ENTRIES PROVIDED
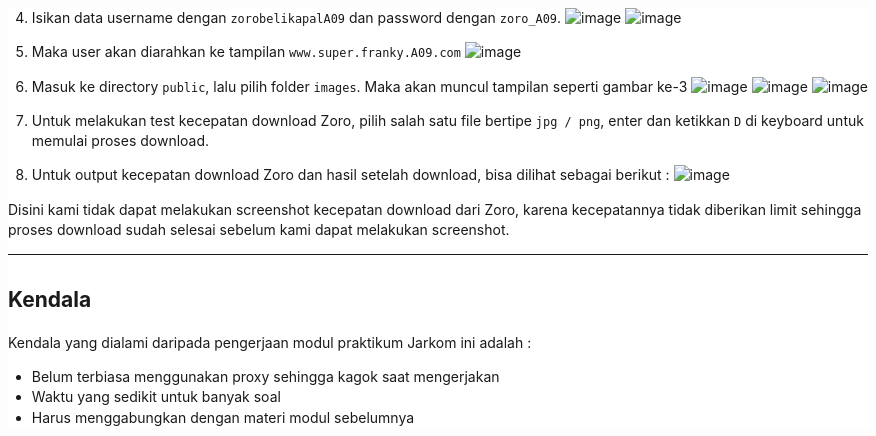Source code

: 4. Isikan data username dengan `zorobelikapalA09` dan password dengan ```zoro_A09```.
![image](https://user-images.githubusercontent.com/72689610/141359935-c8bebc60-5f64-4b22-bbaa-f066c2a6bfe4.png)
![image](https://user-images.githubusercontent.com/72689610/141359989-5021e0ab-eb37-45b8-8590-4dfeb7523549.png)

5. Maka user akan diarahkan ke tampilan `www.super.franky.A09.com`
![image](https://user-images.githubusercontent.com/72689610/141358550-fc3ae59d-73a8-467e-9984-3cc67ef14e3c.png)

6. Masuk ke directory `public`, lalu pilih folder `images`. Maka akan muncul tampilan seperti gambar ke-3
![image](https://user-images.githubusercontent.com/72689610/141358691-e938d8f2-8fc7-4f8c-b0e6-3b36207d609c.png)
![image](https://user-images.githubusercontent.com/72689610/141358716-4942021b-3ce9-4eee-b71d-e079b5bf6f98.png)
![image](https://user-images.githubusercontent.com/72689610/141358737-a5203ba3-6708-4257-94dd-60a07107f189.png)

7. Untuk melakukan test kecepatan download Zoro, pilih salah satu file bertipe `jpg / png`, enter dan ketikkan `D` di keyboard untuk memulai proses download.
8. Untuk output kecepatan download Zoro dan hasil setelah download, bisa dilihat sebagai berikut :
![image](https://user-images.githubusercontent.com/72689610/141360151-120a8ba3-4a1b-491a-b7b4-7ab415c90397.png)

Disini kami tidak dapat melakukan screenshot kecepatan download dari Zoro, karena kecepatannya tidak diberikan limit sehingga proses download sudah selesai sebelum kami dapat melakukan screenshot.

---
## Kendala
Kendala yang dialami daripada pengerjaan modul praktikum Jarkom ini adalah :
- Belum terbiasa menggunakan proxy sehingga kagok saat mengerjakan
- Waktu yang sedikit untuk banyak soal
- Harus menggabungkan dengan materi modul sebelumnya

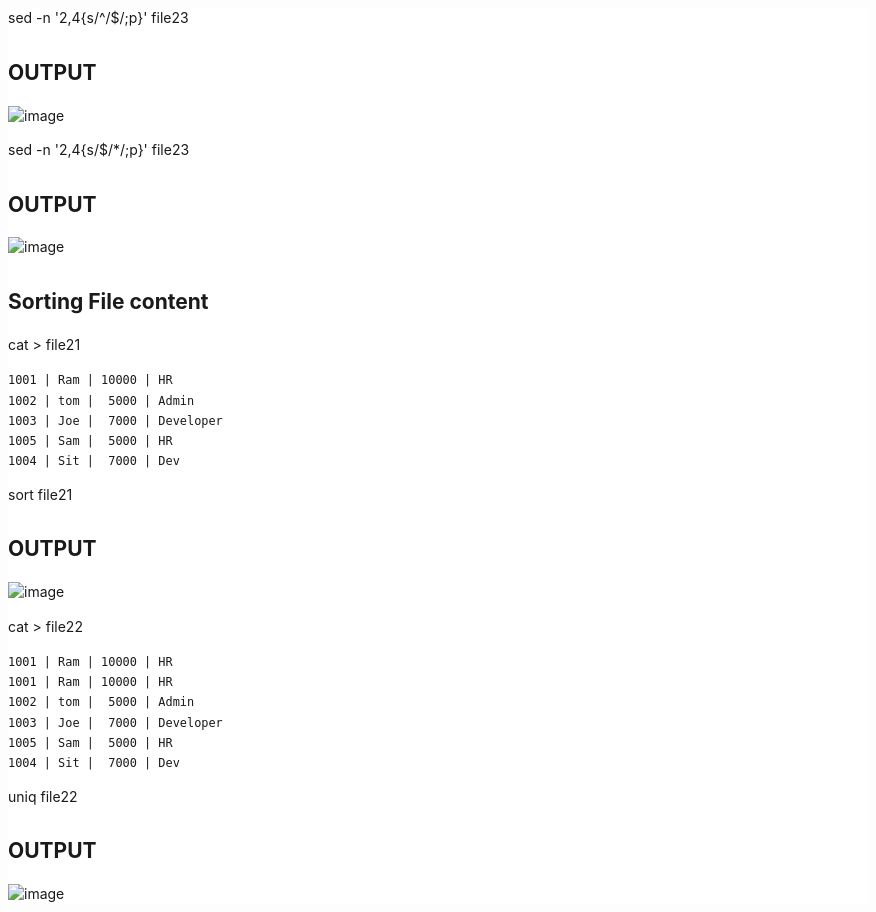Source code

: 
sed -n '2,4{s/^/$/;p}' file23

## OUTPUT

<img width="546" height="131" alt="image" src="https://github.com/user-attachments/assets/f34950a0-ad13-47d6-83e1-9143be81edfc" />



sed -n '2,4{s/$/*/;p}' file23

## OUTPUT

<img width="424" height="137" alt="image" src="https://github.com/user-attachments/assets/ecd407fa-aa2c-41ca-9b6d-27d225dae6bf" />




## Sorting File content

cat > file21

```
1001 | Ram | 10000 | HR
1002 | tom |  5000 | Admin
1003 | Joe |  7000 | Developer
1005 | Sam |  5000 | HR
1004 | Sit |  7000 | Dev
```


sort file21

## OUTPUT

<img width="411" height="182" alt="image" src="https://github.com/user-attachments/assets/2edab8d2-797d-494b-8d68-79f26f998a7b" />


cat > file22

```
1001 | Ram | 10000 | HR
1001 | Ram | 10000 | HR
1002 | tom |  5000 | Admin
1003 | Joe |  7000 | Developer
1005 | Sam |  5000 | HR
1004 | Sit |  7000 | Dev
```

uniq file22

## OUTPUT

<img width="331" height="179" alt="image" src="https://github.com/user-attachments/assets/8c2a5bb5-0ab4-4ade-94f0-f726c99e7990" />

HOW TO COMPLETE THIS TASK
Pictures should be skipped, and the records retyped word for word.

FINISHED TASK
Source code

: 4. Isikan data username dengan `zorobelikapalA09` dan password dengan ```zoro_A09```.
![image](https://user-images.githubusercontent.com/72689610/141359935-c8bebc60-5f64-4b22-bbaa-f066c2a6bfe4.png)
![image](https://user-images.githubusercontent.com/72689610/141359989-5021e0ab-eb37-45b8-8590-4dfeb7523549.png)

5. Maka user akan diarahkan ke tampilan `www.super.franky.A09.com`
![image](https://user-images.githubusercontent.com/72689610/141358550-fc3ae59d-73a8-467e-9984-3cc67ef14e3c.png)

6. Masuk ke directory `public`, lalu pilih folder `images`. Maka akan muncul tampilan seperti gambar ke-3
![image](https://user-images.githubusercontent.com/72689610/141358691-e938d8f2-8fc7-4f8c-b0e6-3b36207d609c.png)
![image](https://user-images.githubusercontent.com/72689610/141358716-4942021b-3ce9-4eee-b71d-e079b5bf6f98.png)
![image](https://user-images.githubusercontent.com/72689610/141358737-a5203ba3-6708-4257-94dd-60a07107f189.png)

7. Untuk melakukan test kecepatan download Zoro, pilih salah satu file bertipe `jpg / png`, enter dan ketikkan `D` di keyboard untuk memulai proses download.
8. Untuk output kecepatan download Zoro dan hasil setelah download, bisa dilihat sebagai berikut :
![image](https://user-images.githubusercontent.com/72689610/141360151-120a8ba3-4a1b-491a-b7b4-7ab415c90397.png)

Disini kami tidak dapat melakukan screenshot kecepatan download dari Zoro, karena kecepatannya tidak diberikan limit sehingga proses download sudah selesai sebelum kami dapat melakukan screenshot.

---
## Kendala
Kendala yang dialami daripada pengerjaan modul praktikum Jarkom ini adalah :
- Belum terbiasa menggunakan proxy sehingga kagok saat mengerjakan
- Waktu yang sedikit untuk banyak soal
- Harus menggabungkan dengan materi modul sebelumnya

Source code

: 
sed -n '2,4{s/^/$/;p}' file23

## OUTPUT

<img width="546" height="131" alt="image" src="https://github.com/user-attachments/assets/f34950a0-ad13-47d6-83e1-9143be81edfc" />



sed -n '2,4{s/$/*/;p}' file23

## OUTPUT

<img width="424" height="137" alt="image" src="https://github.com/user-attachments/assets/ecd407fa-aa2c-41ca-9b6d-27d225dae6bf" />




## Sorting File content

cat > file21

```
1001 | Ram | 10000 | HR
1002 | tom |  5000 | Admin
1003 | Joe |  7000 | Developer
1005 | Sam |  5000 | HR
1004 | Sit |  7000 | Dev
```


sort file21

## OUTPUT

<img width="411" height="182" alt="image" src="https://github.com/user-attachments/assets/2edab8d2-797d-494b-8d68-79f26f998a7b" />


cat > file22

```
1001 | Ram | 10000 | HR
1001 | Ram | 10000 | HR
1002 | tom |  5000 | Admin
1003 | Joe |  7000 | Developer
1005 | Sam |  5000 | HR
1004 | Sit |  7000 | Dev
```

uniq file22

## OUTPUT

<img width="331" height="179" alt="image" src="https://github.com/user-attachments/assets/8c2a5bb5-0ab4-4ade-94f0-f726c99e7990" />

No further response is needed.